Because of their nature, some areas of historic houses might be more vulnerable to structural damage. For example, potentially weaker structures, such as cantilever staircases or suspended floors, should be subject to a report by a structural engineer.

The risk of damage to structures can be managed in part by preventing overcrowding and staggering footfall by putting in place timed entry slots, for example. Owners also need to consider risks like excessive vibration caused by visitors walking through corridors or rooms.

These types of considerations should also be factored in when planning the visitor route; where might visitors be likely to dwell and congregate? Are there pinch points? Are there risks associated with visitors going up – or down – levels?

There are other risks too, some of which might be less obvious. Historically, many of these houses would have been shut up for prolonged periods of time and their contents only displayed when the house was occupied during certain seasons. When houses are opened up to public view, potential damage may be caused to contents by light or humidity, for example. Museums have standards about light and humidity levels and owners should seek specialist advice about how to protect artworks and artefacts that might be exposed to these changing atmospheric conditions.


These days historic houses are also a popular choice for wedding venues as well as for commercial events. At the current time, COVID restrictions on the numbers of people allowed to attend gatherings have been relaxed, and we can expect to see a big uptick in the numbers of weddings and other commercial events held in historic houses.

Before such events can take place there are several risk management and mitigation measures that owners should consider. As with regular visits, it’s important that fragile structures or areas are protected – and guest numbers should be limited or controlled to help with this effort. Fire evacuation procedures are of course key too.

Opening up to weddings and other events may mean clients bringing in outside contractors for catering, for example.
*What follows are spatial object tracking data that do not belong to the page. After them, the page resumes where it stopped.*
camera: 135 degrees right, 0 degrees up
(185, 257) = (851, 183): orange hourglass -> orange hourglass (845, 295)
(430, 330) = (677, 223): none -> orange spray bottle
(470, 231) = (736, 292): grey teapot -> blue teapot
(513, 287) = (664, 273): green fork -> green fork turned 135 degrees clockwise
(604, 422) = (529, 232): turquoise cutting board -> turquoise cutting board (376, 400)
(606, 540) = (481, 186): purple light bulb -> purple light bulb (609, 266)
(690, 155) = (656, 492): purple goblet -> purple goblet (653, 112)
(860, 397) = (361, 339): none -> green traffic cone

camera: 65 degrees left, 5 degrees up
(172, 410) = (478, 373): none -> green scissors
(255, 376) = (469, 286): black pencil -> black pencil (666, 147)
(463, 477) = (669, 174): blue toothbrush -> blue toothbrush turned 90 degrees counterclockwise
It’s a wise move for owners to build up a trusted group of contractors from which clients can choose; this also enables both contractors and owners to get a sense of how one another works. Contractors should have previous experience of working in historic buildings – and references to back this up – as well as public liability coverage with limits commensurate with the property value at risk. 

It’s also worth requiring commercial circular tables to be lifted, not rolled, on and off the premises, and equipment should have rubber-tipped feet or be placed on protective boards.
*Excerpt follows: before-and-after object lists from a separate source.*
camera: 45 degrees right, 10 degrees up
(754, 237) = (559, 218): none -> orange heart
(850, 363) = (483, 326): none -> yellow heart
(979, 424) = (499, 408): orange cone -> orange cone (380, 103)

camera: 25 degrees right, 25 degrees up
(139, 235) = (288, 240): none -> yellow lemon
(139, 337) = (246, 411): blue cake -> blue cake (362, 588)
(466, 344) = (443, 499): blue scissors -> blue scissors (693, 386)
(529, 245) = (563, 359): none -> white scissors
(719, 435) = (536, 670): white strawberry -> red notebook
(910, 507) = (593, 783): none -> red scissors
Having food and drink on the premises also brings with it risks. To reduce the risk of damage, food and drink should only be consumed within designated areas. Period furniture should be protected to reduce the risk of wine and food stains, for example, or damage from hot food. It’s also important to consider the risk of flying Champagne corks and set aside a designated area where sparkling wines can be opened to minimise the risk of damage to paintings or artefacts. Of course, commercial kitchens should be inspected annually and food preparation and handling must comply with food safety standards.

Flowers and confetti can also cause damage to surfaces and flooring. Owners of historic houses should ensure that flower arrangements are stable and not placed on historic surfaces and that water spillage risk is minimised, among other precautions.

Candles and naked flames should also be closely monitored, smoking forbidden inside – as per the law – and open fires only lit when chimneys are regularly swept. Fire exits should be clearly identifiable and unblocked.

All of this might appear daunting; there is a whole host of considerations for the owners of historic houses to take into account. Working with an experienced insurer will help owners navigate many of these risks and put in place measures to enable visitors to come to historic houses safely and securely.